◆ TASK TO COMPLETE ◆
Write out word for word the lines from the one holding "text-decoration: none ->" through the end of the data, and only those lines. Pictures stay out.

◆ RECORDS FOR THE EXERCISE ◆
-----

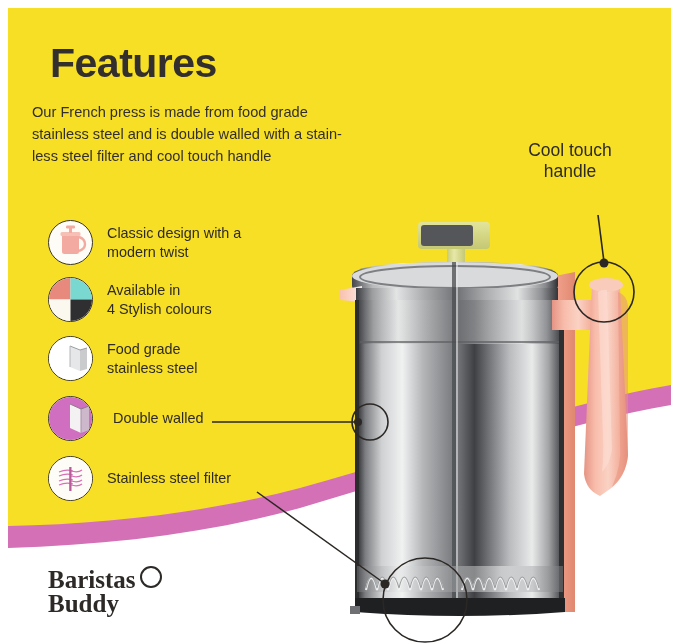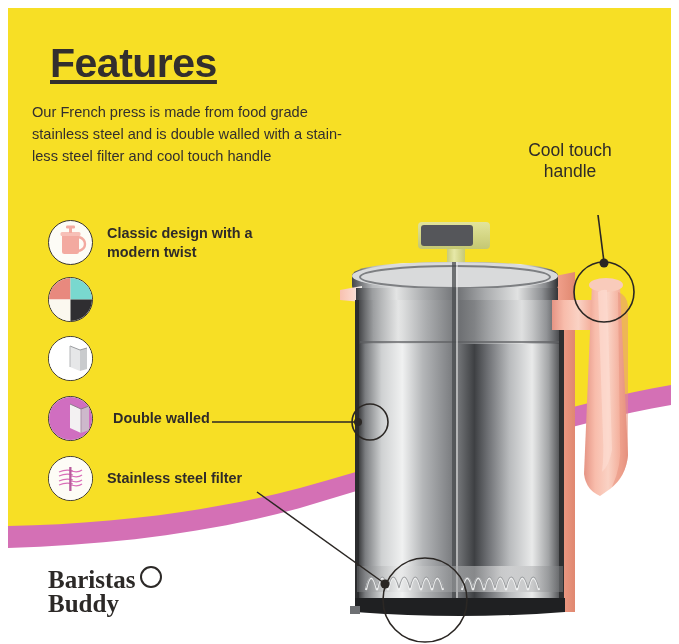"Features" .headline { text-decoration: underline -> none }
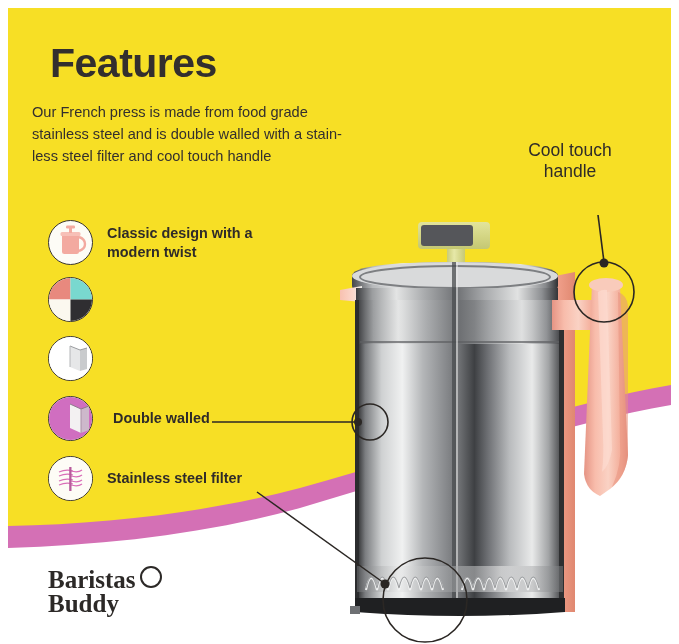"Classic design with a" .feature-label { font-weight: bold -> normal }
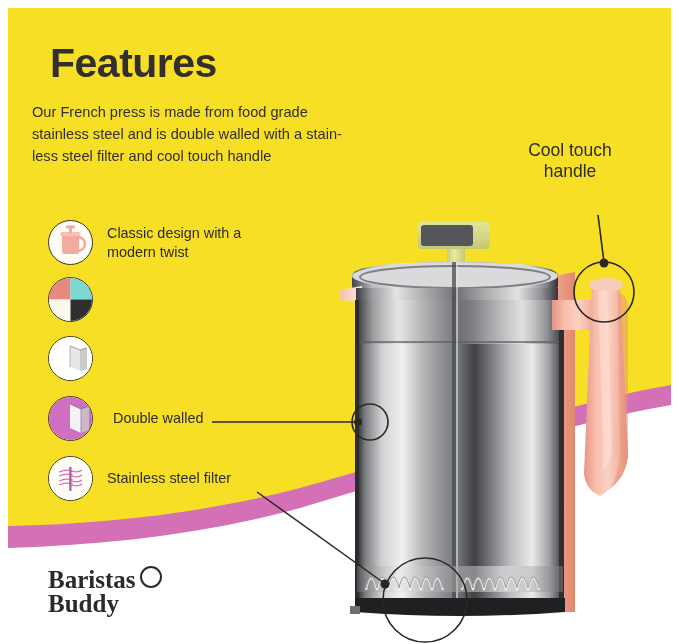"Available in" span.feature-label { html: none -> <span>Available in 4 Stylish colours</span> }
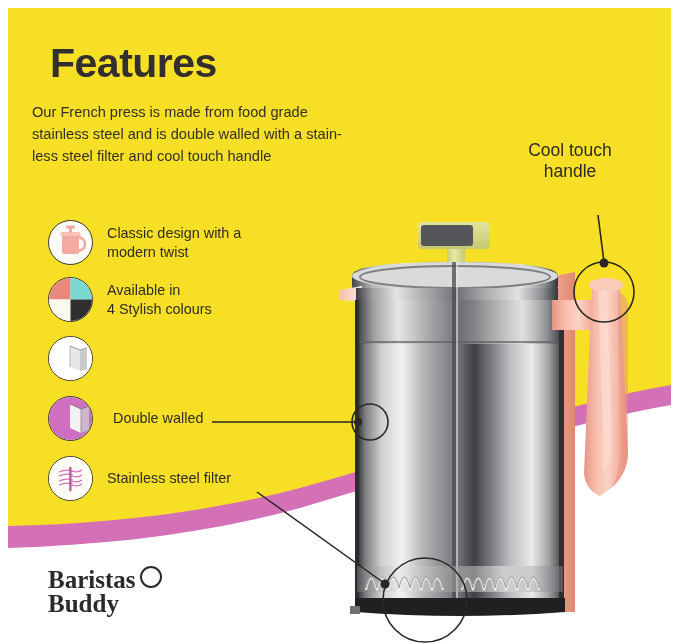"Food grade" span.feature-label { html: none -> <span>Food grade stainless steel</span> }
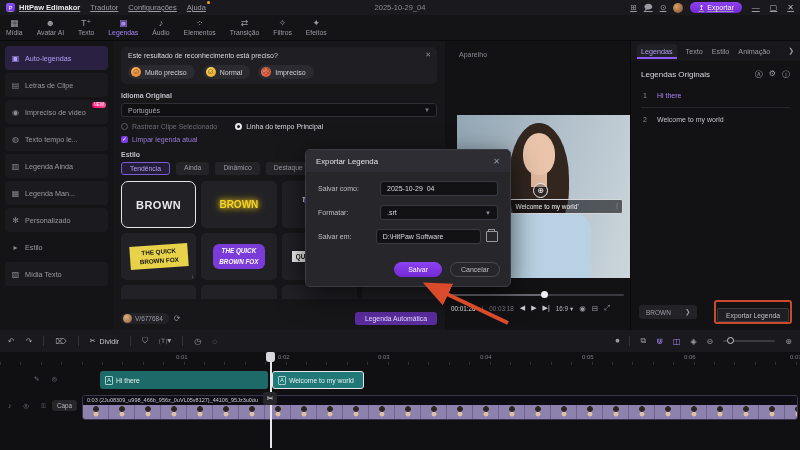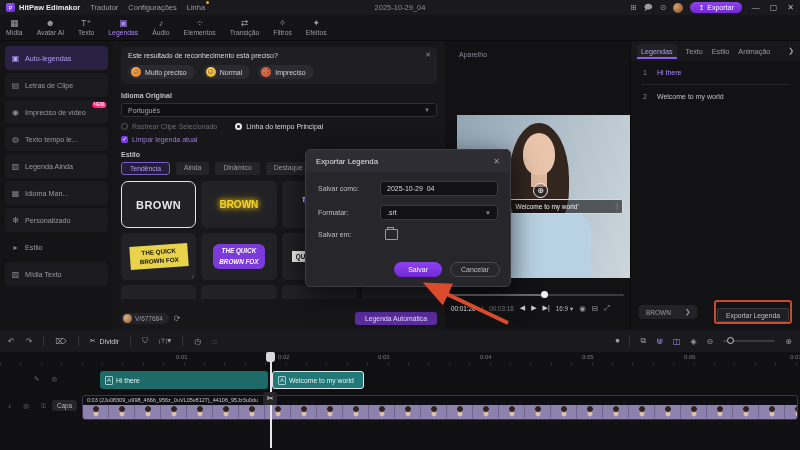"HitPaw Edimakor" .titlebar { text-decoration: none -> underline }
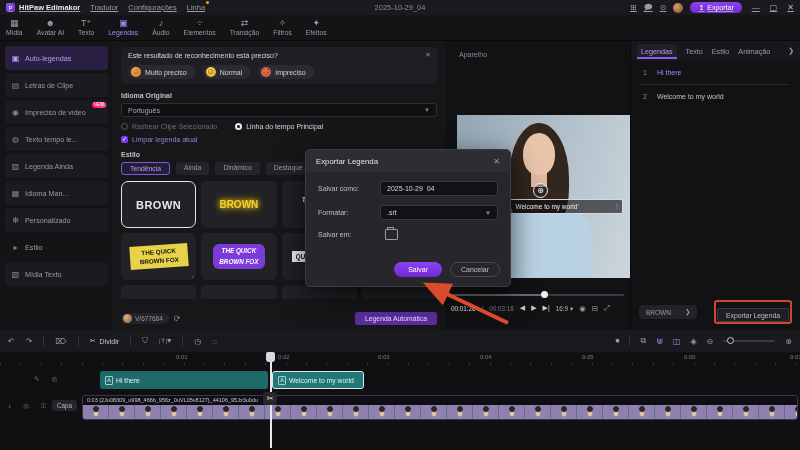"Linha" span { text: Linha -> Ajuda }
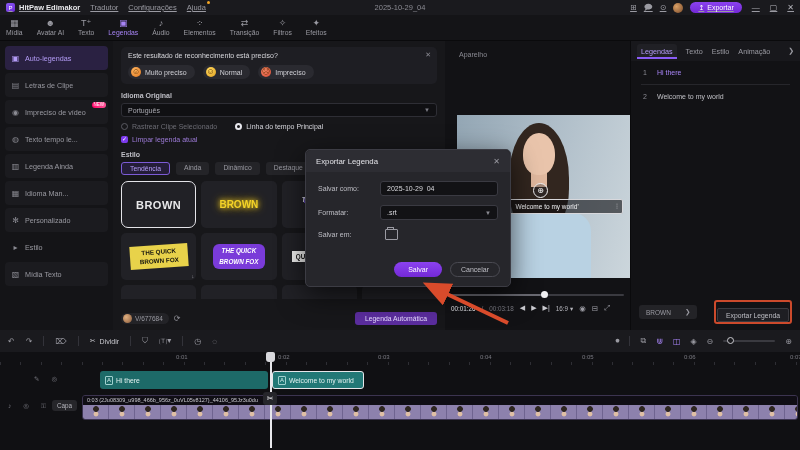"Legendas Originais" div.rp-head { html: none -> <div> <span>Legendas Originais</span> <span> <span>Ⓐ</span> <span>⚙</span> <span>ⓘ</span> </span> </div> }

-----

◆ FINAL ANSWER ◆
"HitPaw Edimakor" .titlebar { text-decoration: none -> underline }
"Linha" span { text: Linha -> Ajuda }
"Legendas Originais" div.rp-head { html: none -> <div> <span>Legendas Originais</span> <span> <span>Ⓐ</span> <span>⚙</span> <span>ⓘ</span> </span> </div> }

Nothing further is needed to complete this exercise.